When Anthony was released he was legally recognized as a “free Negro” and ran a successful farm. In 1651 he held 250 acres and five black indentured servants. In 1654, it was time for Anthony to release John Casor, a black indentured servant. Instead Anthony told Casor he was extending his time. Casor left and became employed by the free white man Robert Parker.
Anthony Johnson sued Robert Parker in the Northampton Court in 1654. In 1655, the court ruled that Anthony Johnson could hold John Casor indefinitely. The court gave judicial sanction for blacks to own chattel slaves of their own race. Thus Casor became the first permanent slave and Johnson the first slave owner.

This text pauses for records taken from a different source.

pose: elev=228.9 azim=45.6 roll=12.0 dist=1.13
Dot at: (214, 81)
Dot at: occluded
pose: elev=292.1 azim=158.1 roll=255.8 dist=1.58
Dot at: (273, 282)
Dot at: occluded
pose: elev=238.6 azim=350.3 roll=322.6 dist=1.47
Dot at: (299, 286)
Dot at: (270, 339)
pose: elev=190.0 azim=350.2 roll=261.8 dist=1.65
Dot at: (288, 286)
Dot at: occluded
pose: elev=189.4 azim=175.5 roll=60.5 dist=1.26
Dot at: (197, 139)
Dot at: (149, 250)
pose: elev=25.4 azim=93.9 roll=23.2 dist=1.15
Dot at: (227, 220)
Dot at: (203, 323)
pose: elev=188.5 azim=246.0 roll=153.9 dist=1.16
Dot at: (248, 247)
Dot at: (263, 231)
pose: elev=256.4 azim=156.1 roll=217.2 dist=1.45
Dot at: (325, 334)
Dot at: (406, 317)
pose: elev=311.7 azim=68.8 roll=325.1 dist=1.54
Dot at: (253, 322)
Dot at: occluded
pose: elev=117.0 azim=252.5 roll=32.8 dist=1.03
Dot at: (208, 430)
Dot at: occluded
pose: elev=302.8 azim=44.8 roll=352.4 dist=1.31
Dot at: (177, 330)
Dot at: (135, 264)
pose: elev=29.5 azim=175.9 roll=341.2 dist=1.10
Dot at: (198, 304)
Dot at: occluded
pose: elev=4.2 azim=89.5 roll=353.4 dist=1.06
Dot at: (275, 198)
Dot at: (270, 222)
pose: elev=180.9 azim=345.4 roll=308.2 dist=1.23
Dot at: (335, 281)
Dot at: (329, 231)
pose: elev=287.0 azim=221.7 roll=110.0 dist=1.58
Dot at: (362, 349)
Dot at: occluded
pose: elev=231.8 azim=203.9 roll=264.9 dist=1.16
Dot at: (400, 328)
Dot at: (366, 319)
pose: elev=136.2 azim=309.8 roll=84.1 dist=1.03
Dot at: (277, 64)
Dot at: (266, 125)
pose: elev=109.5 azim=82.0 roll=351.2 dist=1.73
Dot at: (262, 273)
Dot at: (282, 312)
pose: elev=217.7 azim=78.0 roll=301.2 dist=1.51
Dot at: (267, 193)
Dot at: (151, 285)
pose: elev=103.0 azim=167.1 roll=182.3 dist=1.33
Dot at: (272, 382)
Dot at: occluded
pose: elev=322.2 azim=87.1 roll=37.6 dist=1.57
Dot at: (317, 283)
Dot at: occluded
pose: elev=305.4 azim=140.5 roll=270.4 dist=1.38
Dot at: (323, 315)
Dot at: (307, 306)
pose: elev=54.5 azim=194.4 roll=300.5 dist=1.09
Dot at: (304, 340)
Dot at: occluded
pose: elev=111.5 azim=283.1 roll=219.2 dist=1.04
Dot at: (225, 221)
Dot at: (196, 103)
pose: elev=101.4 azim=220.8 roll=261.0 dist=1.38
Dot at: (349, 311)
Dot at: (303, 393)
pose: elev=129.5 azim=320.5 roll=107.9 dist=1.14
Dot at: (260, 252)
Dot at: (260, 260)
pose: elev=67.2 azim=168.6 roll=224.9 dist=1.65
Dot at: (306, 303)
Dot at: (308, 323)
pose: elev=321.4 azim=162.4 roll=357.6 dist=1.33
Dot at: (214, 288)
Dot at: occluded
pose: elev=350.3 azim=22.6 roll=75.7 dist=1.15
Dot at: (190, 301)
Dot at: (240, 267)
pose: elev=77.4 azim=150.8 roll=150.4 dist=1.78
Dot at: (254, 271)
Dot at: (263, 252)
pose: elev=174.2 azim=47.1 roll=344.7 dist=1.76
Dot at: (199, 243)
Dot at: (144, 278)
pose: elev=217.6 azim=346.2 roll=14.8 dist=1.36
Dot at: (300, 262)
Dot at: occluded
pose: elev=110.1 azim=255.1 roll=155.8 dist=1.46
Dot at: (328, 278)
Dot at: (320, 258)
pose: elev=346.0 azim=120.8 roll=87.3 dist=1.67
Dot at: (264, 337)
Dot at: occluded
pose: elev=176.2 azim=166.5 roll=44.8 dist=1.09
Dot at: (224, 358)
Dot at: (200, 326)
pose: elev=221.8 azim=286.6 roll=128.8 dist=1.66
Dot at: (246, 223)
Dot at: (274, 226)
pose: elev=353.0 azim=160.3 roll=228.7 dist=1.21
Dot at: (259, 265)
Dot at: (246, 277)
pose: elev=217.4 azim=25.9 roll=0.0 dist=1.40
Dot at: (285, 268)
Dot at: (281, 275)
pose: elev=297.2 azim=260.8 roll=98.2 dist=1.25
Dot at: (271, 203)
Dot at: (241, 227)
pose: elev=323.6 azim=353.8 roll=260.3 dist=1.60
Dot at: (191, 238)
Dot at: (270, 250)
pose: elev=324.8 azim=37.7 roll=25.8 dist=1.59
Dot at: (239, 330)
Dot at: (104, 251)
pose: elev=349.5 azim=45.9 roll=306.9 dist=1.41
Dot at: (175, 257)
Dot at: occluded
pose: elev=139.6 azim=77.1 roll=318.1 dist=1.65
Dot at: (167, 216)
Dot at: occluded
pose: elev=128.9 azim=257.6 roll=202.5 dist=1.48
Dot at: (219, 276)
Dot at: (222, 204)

Whites still could not legally hold a black servant as an indefinite slave until 1670. In that year, the colonial assembly passed legislation permitting free whites, blacks, and Indians the right to own blacks as chattel slaves.
By 1699, the number of free blacks prompted fears of a “Negro insurrection.” Virginia Colonial ordered the repatriation of freed blacks back to Africa. Many blacks sold themselves to white masters so they would not have to go to Africa. This was the first effort to gently repatriate free blacks back to Africa. The modern nations of Sierra Leone and Liberia both originated as colonies of repatriated former black slaves.
However, black slave owners continued to thrive in the United States.
By 1830 there were 3,775 black families living in the South who owned black slaves. By 1860 there were about 3,000 slaves owned by black households in the city of New Orleans alone.